> **DATA LINES**
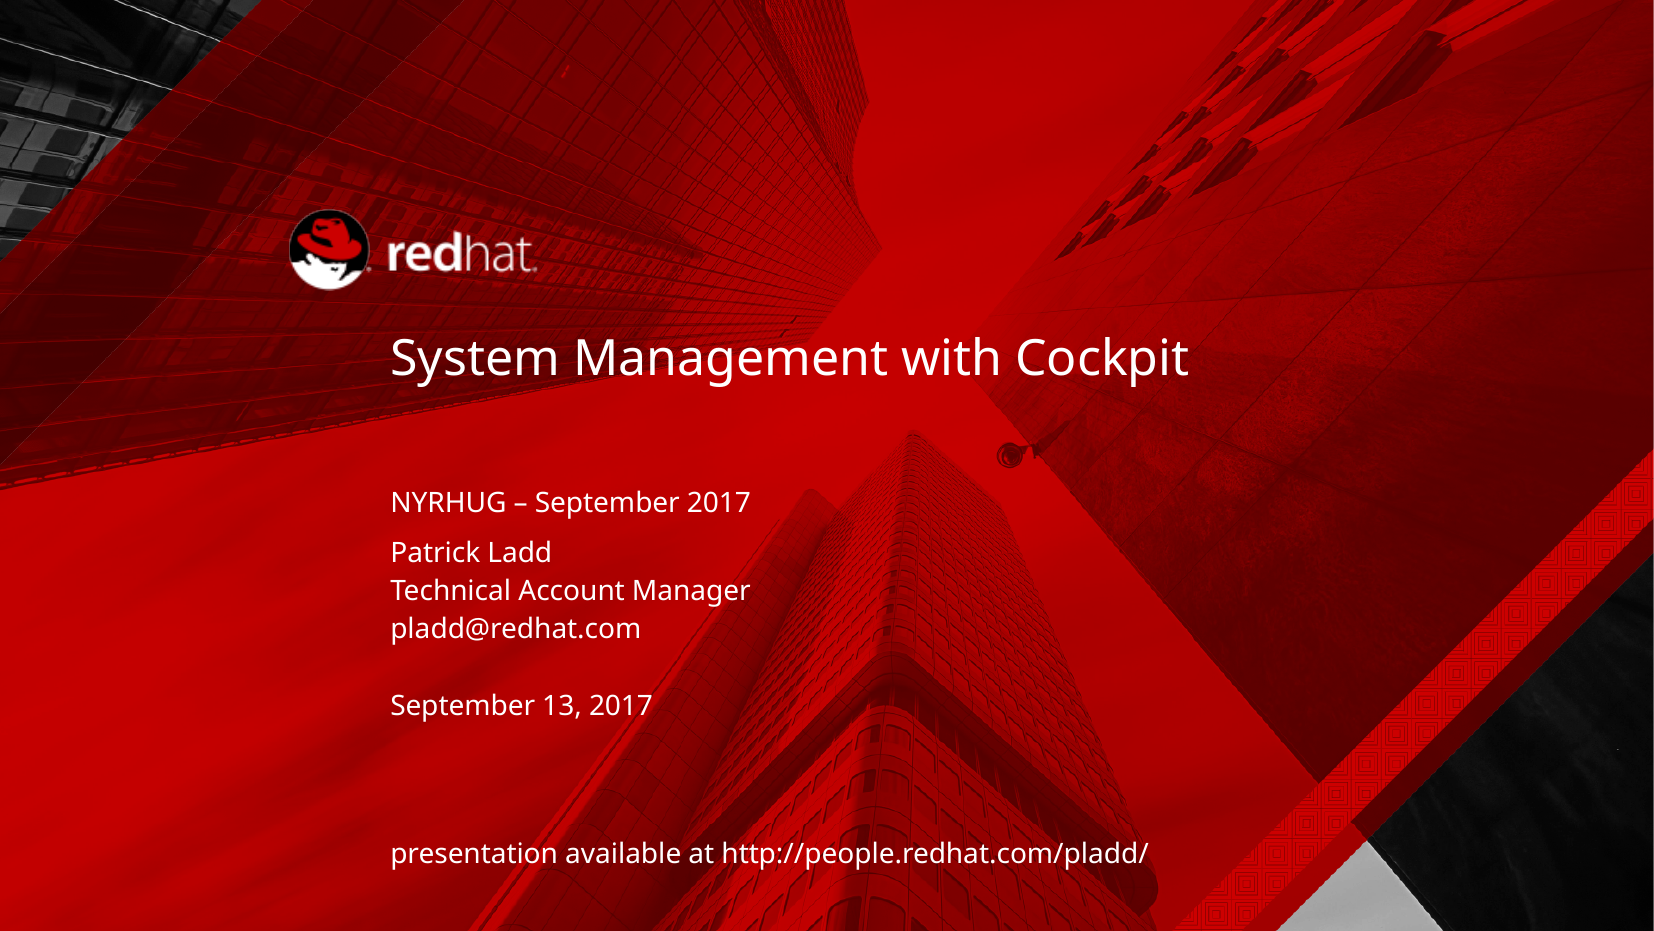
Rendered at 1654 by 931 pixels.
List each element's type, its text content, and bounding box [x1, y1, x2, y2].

picture [0, 0, 1654, 931]
title System Management with Cockpit [390, 321, 1351, 463]
list NYRHUG – September 2017 Patrick Ladd Technical Account Manager pladd@redhat.com September 13, 2017 presentation available at http://people.redhat.com/pladd/ [390, 482, 1351, 748]
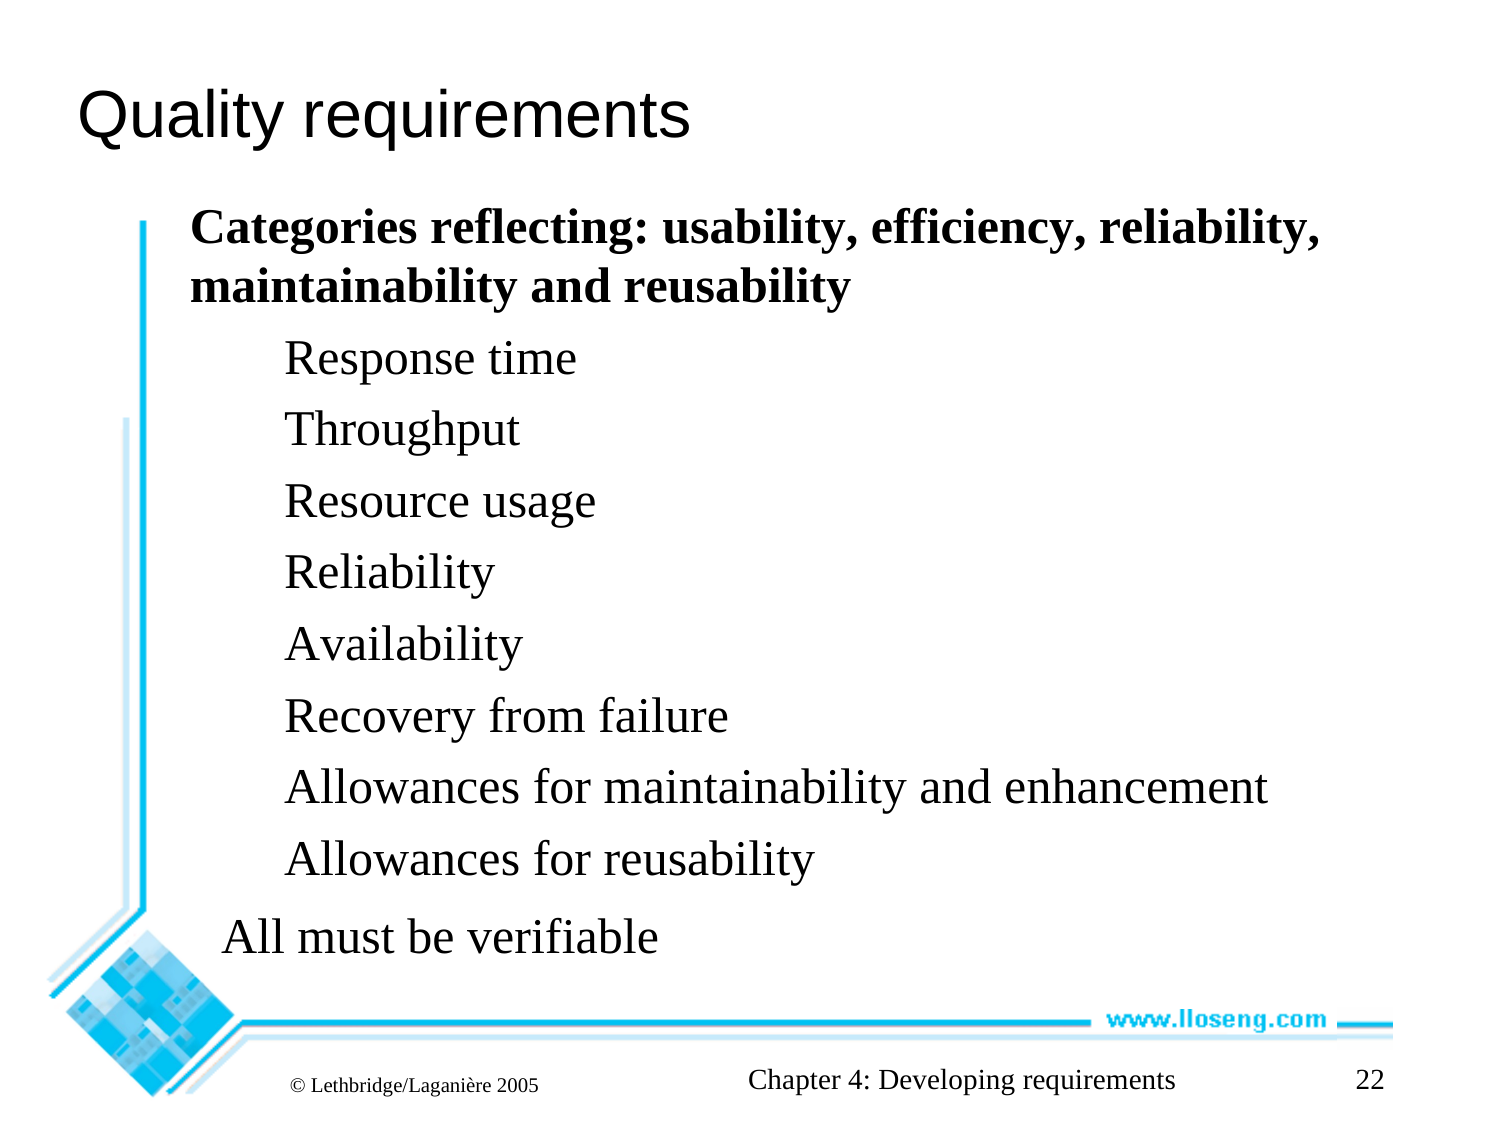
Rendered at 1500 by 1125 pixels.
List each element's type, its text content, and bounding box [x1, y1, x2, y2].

picture [163, 994, 174, 1016]
list Categories reflecting: usability, efficiency, reliability, maintainability and reusability Response time Throughput Resource usage Reliability Availability Recovery from failure Allowances for maintainability and enhancement Allowances for reusability All must be verifiable [174, 187, 1463, 1125]
picture [35, 209, 174, 1099]
title Quality requirements [62, 37, 1413, 188]
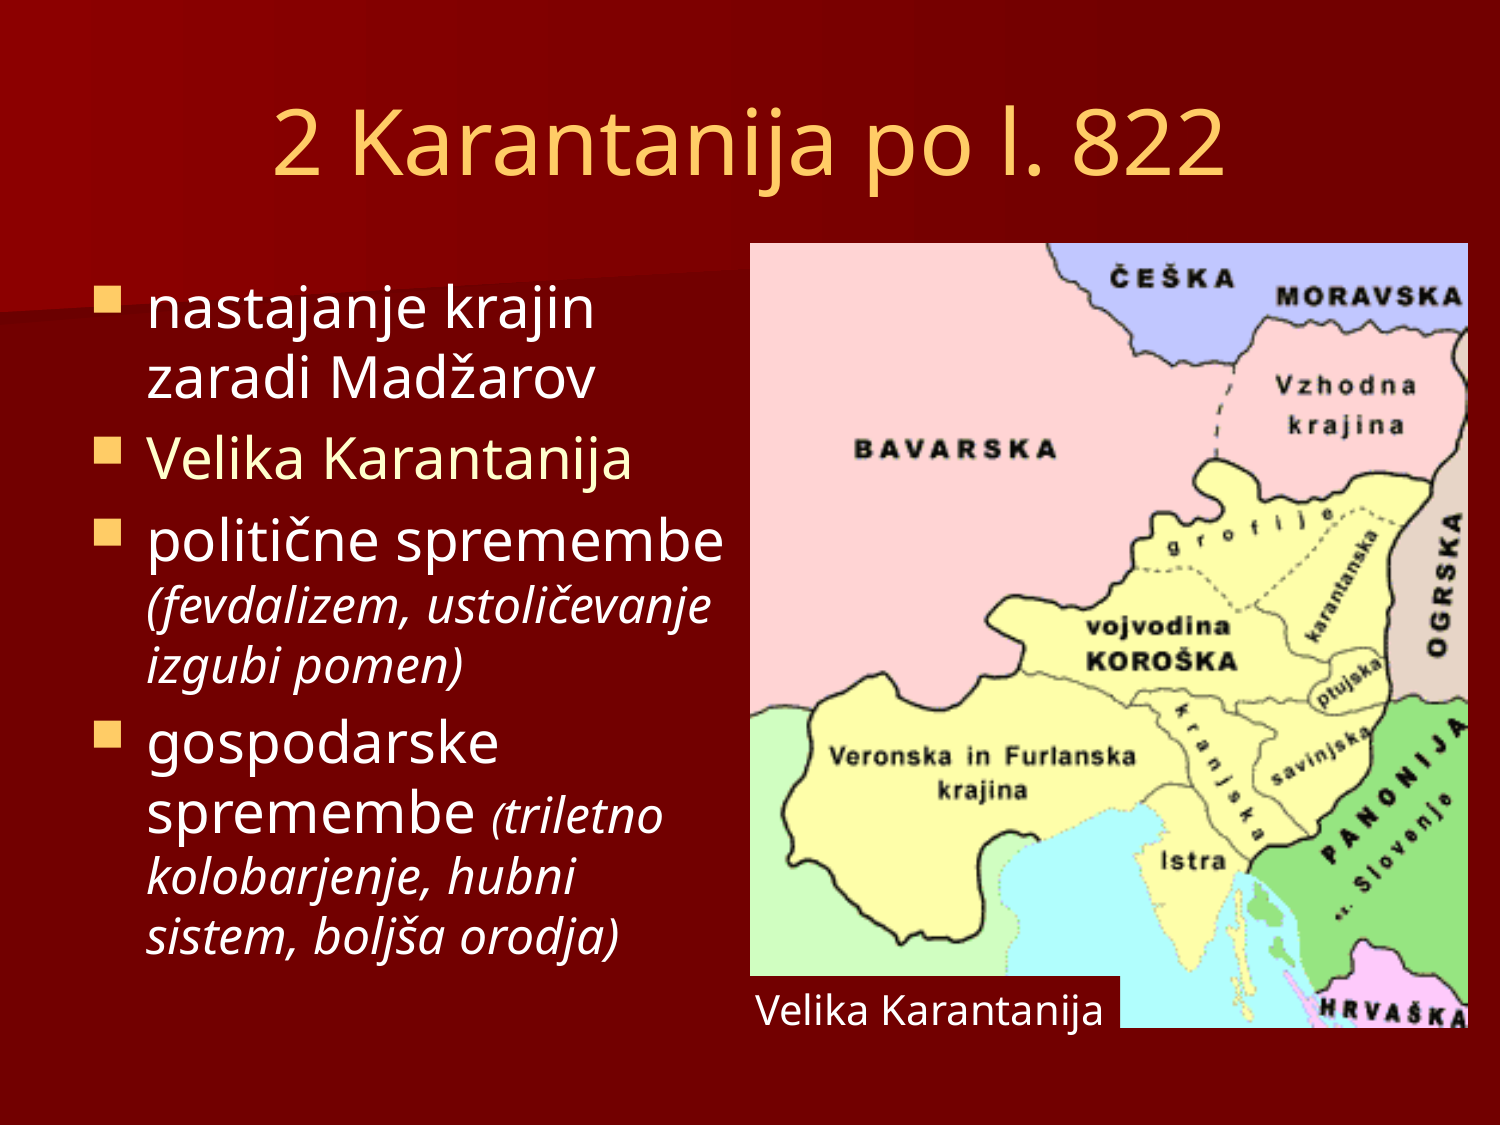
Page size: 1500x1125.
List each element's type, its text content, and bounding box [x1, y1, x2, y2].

> **WORK TO COMPLETE**
Starting at the top of the items and stopping after the line that contains "list NYRHUG –", format those lines as a numbered list with the blank lines removed. Do not include the pictures in your answer.

> **CORRECT RESPONSE**
1. Rendered at 1654 by 931 pixels.
2. List each element's type, its text content, and bounding box [x1, y1, x2, y2].
3. picture [0, 0, 1654, 931]
4. title System Management with Cockpit [390, 321, 1351, 463]
5. list NYRHUG – September 2017 Patrick Ladd Technical Account Manager pladd@redhat.com September 13, 2017 presentation available at http://people.redhat.com/pladd/ [390, 482, 1351, 748]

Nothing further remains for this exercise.